Élisabeth Daldoul : J’ai créé les éditions Elyzad à Tunis en 2005, sous la dictature de Ben Ali, à un moment où les Tunisiens étaient asphyxiés intellectuellement. Il nous fallait trouver de nouvelles formes d’expression, et c’est ma rencontre avec un écrivain en particulier, Ali Bécheur, qui m’a poussée à éditer un premier texte, Tunis Blues. Vingt ans plus tard, Elyzad poursuit son chemin, avec dans son catalogue de nombreux auteurs confirmés qui ont gagné en visibilité au fur et à mesure des publications. Je pense notamment à Yamen, dont le premier texte, La marche de l’incertitude, est paru en 2008. Aujourd’hui, nous accompagnons son quatrième roman. Il est très important pour nous de cheminer avec les auteurs sur la durée.
Comment avez-vous découvert l'œuvre de Yamen Manaï et que vous a-t-elle inspirée ?
Élisabeth Daldoul : J’ai rencontré Yamen à travers son premier texte, La marche de l’incertitude, qui m’avait complètement séduite. J’aimais sa voix, très fraîche et pleine de vérité, sans détournements. La force de ses textes, c’est que chaque nouvel ouvrage me surprend, c’est donc un vrai bonheur pour une éditrice.
Yamen Manaï, vous avez débuté il y a plus de dix ans votre carrière d’écrivain aux côtés d’Élisabeth Daldoul. Comment envisagez-vous tous les deux la relation qui unit un auteur et son éditrice ?
Yamen Manaï : J’ai rencontré Elisabeth en marge de la Foire du livre de Tunis, et j’ai trouvé en Elyzad le partenaire idéal car j’avais avant tout envie de publier et d’être lu en Tunisie. Comme le disait Elisabeth, il existait alors dans le pays une forme de désamour pour les choses de l’esprit. J’avais envie, comme le disait Confucius, d’allumer une bougie au lieu de maudire les ténèbres. A travers les différents auteurs de leur catalogue, les éditions Elyzad permettent à de nombreuses voix tunisiennes de s’exprimer, aussi bien au niveau local qu’international. Au-delà des questions de diffusion, l’exigence de cette maison d’édition m’a aussi permis de grandir littérairement, en travaillant étroitement avec les deux éditrices d’Elyzad, Elisabeth et Vanessa Pécastaings, pour franchir plus facilement le pas qui sépare un manuscrit prometteur d’un livre puissant.
Votre dernier roman, Bel Abîme, a été récompensé du Prix de la littérature arabe 2022 et du Prix Orange du Livre en Afrique 2022. Qu’est-ce que cela représente pour vous ?

### Extrait source:
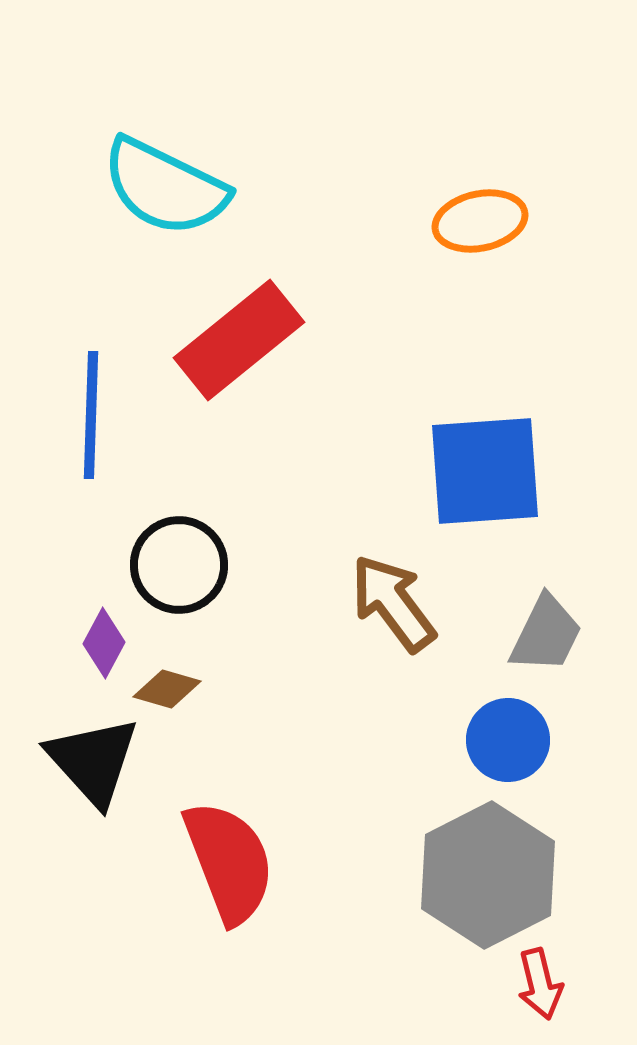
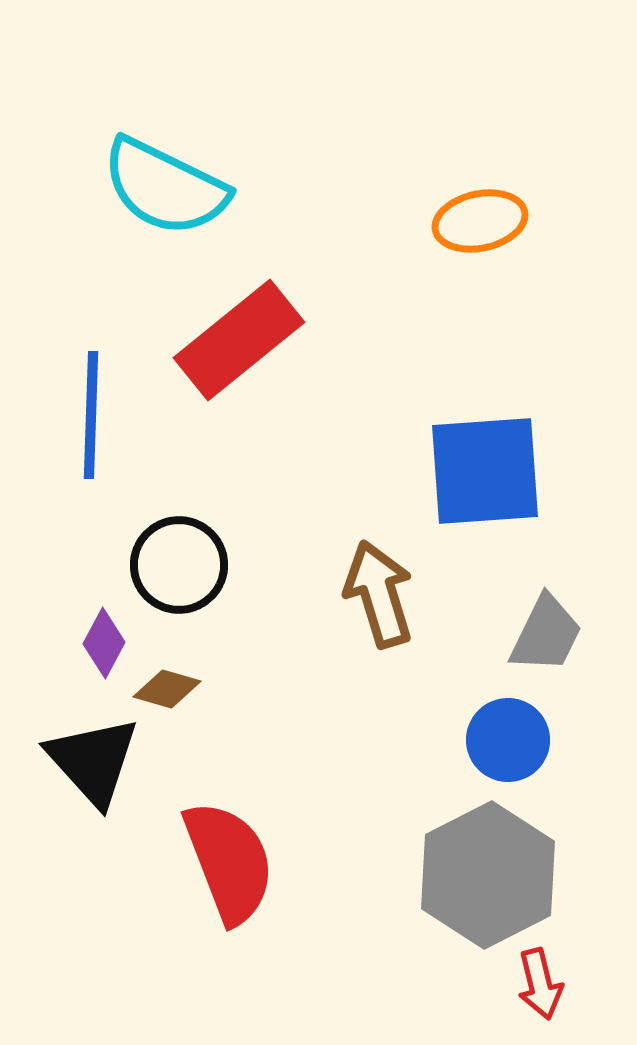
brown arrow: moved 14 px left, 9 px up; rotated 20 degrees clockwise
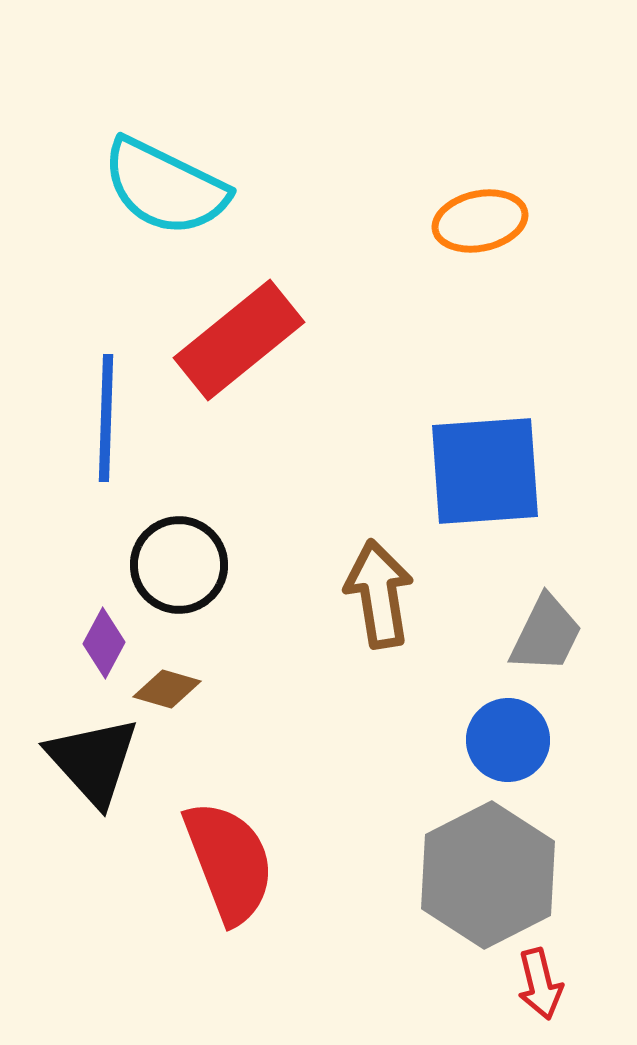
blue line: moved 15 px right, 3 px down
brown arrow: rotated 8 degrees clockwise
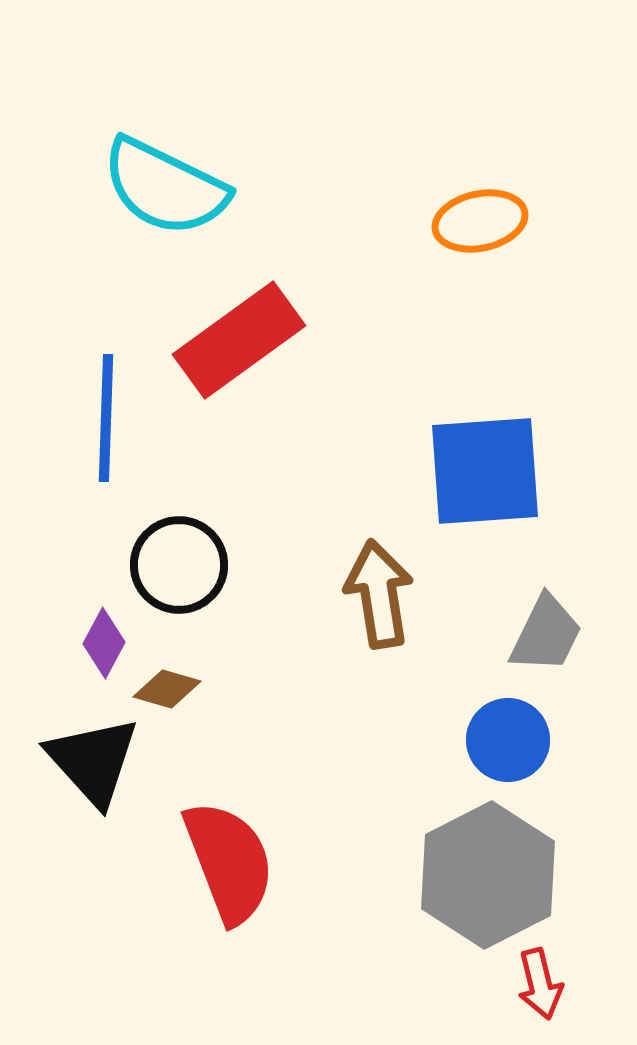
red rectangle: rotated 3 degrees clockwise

### Exercices:
a. D'après l'entretien sur les éditions Elyzad, en quelle année Élisabeth Daldoul a-t-elle créé sa maison d'édition ?
b. Recopiez le passage de l'entretien sur les éditions Elyzad qui va de « Votre dernier roman, Bel » à « pour vous ? ».
c. Prolongez l'entretien sur les éditions Elyzad à partir de l'endroit où il s'arrête.

### Corrigés:
a. En 2005, à Tunis.

b.
Votre dernier roman, Bel Abîme, a été récompensé du Prix de la littérature arabe 2022 et du Prix Orange du Livre en Afrique 2022. Qu’est-ce que cela représente pour vous ?

c.
Yamen Manaï : Ce qui compte avec ses prix, c’est surtout qu’ils permettent de faire vivre les livres, et de sortir un peu de l’ombre médiatique auxquels ils sont souvent cantonnés. Les auteurs comme moi ont en fait assez peu d’espaces où exister en dehors des médias spécialisés. Les prix ne sont de toute façon jamais les véritables moteurs des écrivains et des éditeurs. Le véritable prix, ce sont les retours des lecteurs et des libraires. Briser le plafond de verre et être considéré comme une littérature à part entière, dont le sens et la vérité dépassent le fait qu’elles émanent d'un endroit en particulier, est un long parcours. Les prix représentent donc la partie émergée de l’iceberg. Les prix qui sont décernés aux auteurs francophones sont en fait comme un arbre qui cache la forêt, car il existe de très nombreux auteurs qui mériteraient tout autant que moi d’être mieux reconnus et mieux distribués.
Pouvez-vous nous raconter comment vous est venue l’envie de raconter cette histoire, et les conditions particulières dans lesquelles vous avez rédigé ce roman ?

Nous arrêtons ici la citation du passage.